For the third voyage of Cartier, unfortunately, we have only a few facts in addition to the fragment preserved by Hakluyt,[219] which ends with events at the close of September, 1541. An account of the voyage of Roberval is added thereto.[220] The commission of Cartier is found in Lescarbot’s Nouvelle France.[221] All that was formerly known was taken from Hakluyt; but facts that somewhat recently have come to light, though few, are nevertheless important, proving that Hakluyt’s information respecting Roberval was poor, like that which he gives of the voyage of Rut (1527). Rut’s voyage was tolerably well understood by Purchas, who wrote after Hakluyt. Bancroft, in his History of the United States,[222] writes on the subject of Cartier as he wrote forty-nine years earlier;[223] while nearly all historical writers, whether famous or obscure, have written in a similar way. They have been misled by Hakluyt. The statement that Cartier, on his way home in June, 1542, encountered Roberval at Newfoundland, and deserted him in the night, is not in keeping with his character, and is rendered improbable by the fact that in the previous autumn Roberval sailed for Canada. All things, so far as known, indicate that a good understanding existed between the two commanders, and that circumstances alone prevented the accomplishment of larger results. Certainly, if Cartier had failed in his duty, history would have given some record of the fact. Francis I. would not have employed any halting, half-hearted man who was trying to discourage exploration.
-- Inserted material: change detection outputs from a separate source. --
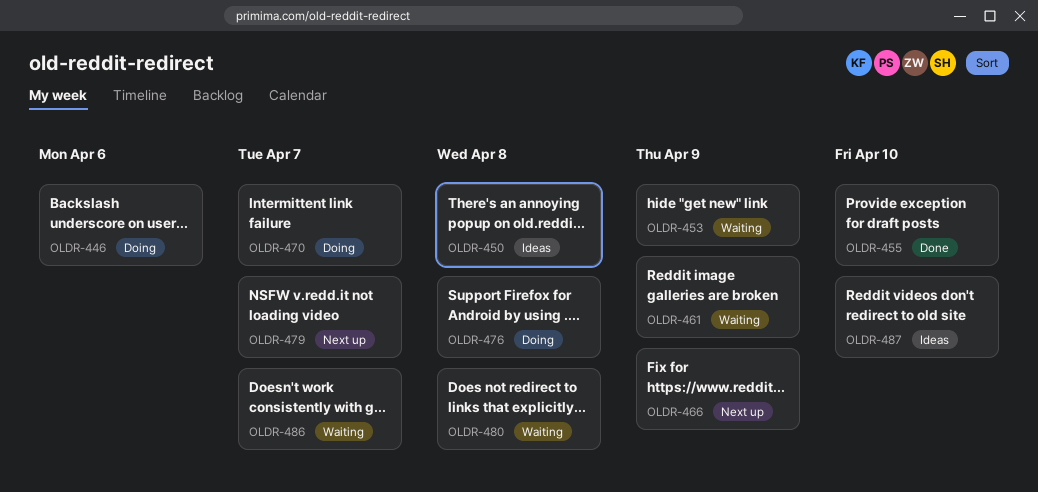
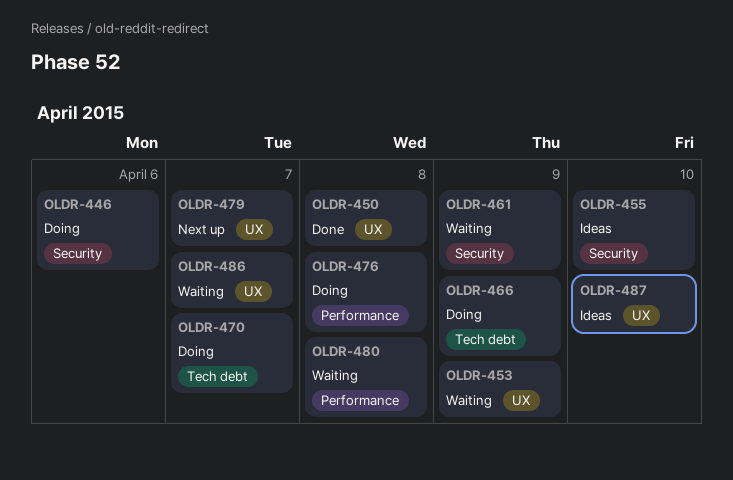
OLDR-450, status: Ideas -> Done
OLDR-455, status: Done -> Ideas
OLDR-466, status: Next up -> Doing

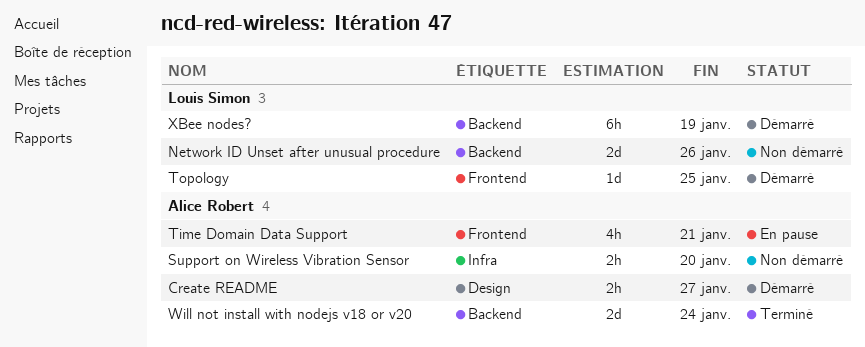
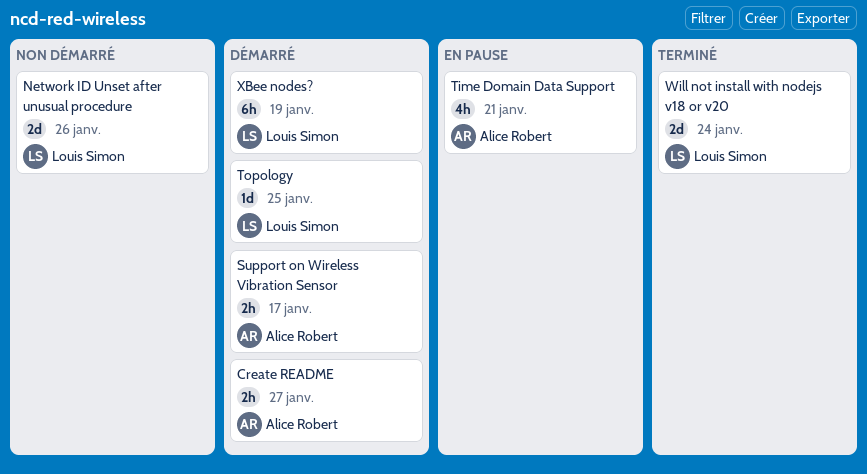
Support on Wireless Vibration Sensor, status: Non démarré -> Démarré
Support on Wireless Vibration Sensor, due: Jan 20 -> Jan 17
Will not install with nodejs v18 or v20, owner: Alice Robert -> Louis Simon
Let us here, then, endeavor to epitomize the operations of Roberval and Cartier:—
Jan. 15, 1540, Roberval was appointed lieutenant-general and commander.[224] February 6 he took the oath,[225] followed the next day by letters-patent confirming those of January 15.[226] February 27 Roberval appointed Paul d’Angilhou, known as Sainterre, his lieutenant.[227] March 9 the Parliament of Rouen authorized Roberval to take certain classes of criminals for the voyage.[228] October 17 Francis I. appointed Jacques Cartier captain-general and chief pilot.[229] October 28 Prince Henry, the Dauphin, ordered certain prisoners to be sent to Cartier for the voyage.[230] November 3 additional criminals, to the number of fifty, were ordered for the expedition.[231] December 12 the King complained that the expedition was delayed.[232] May 23, 1541, Cartier sailed with five ships.[233] July 10 Chancellor Paget informs the Parliament of Rouen that “the King considers it very strange that Roberval has not departed.”[234] August 18 Roberval writes from Honfleur that he will leave in four days.[235] Aug. 22, 1541, Roberval sailed from Honfleur.[236] In the autumn of 1541, Roberval, on his way to Canada, meets at St. John’s,[237] Newfoundland, Jallobert and Noel, sailing by order of Cartier to France. Immediately on his arrival at Quebec, autumn of 1541, Roberval sends Sainterre to France.[238] Jan. 26, 1542, Francis I. orders Sainterre, who has already “made the voyage,” to sail with two ships “to succour, support, and aid the said Lord Roberval with provisions and other things of which he has very great need and necessity.”[239] During the summer of 1542 Roberval explores and builds France Roy.[240] Sept. 9, 1542, Roberval pardons Sainterre at France Roy, in the presence of Jean Allefonsce, for mutiny.[241] Oct. 21, 1542, Cartier is in St. Malo and present at a baptism, having spent seventeen months on the voyage.[242] Roberval spends the winter of 1542-1543 at France Roy.[243] March 25, 1543, Cartier present at a baptism in St. Malo.[244] In the summer of 1543 Cartier sails on a voyage which occupies eight months,[245] and brings Roberval home, leaving Canada late in the season, and running unusual risk of his freight (péril de nauleaige).[246] April 3, 1544, Cartier and Roberval are summoned to appear before the King.[247]
This, so far as our present knowledge goes, formed the end of Cartier’s seafaring. Thereafter, without having derived any material financial benefit from his great undertakings, Cartier, as the Seigneur of Limoilou, dwelt at his plain manor-house on the outskirts of St. Malo, where he died, greatly honored and respected, about the year 1555.[248]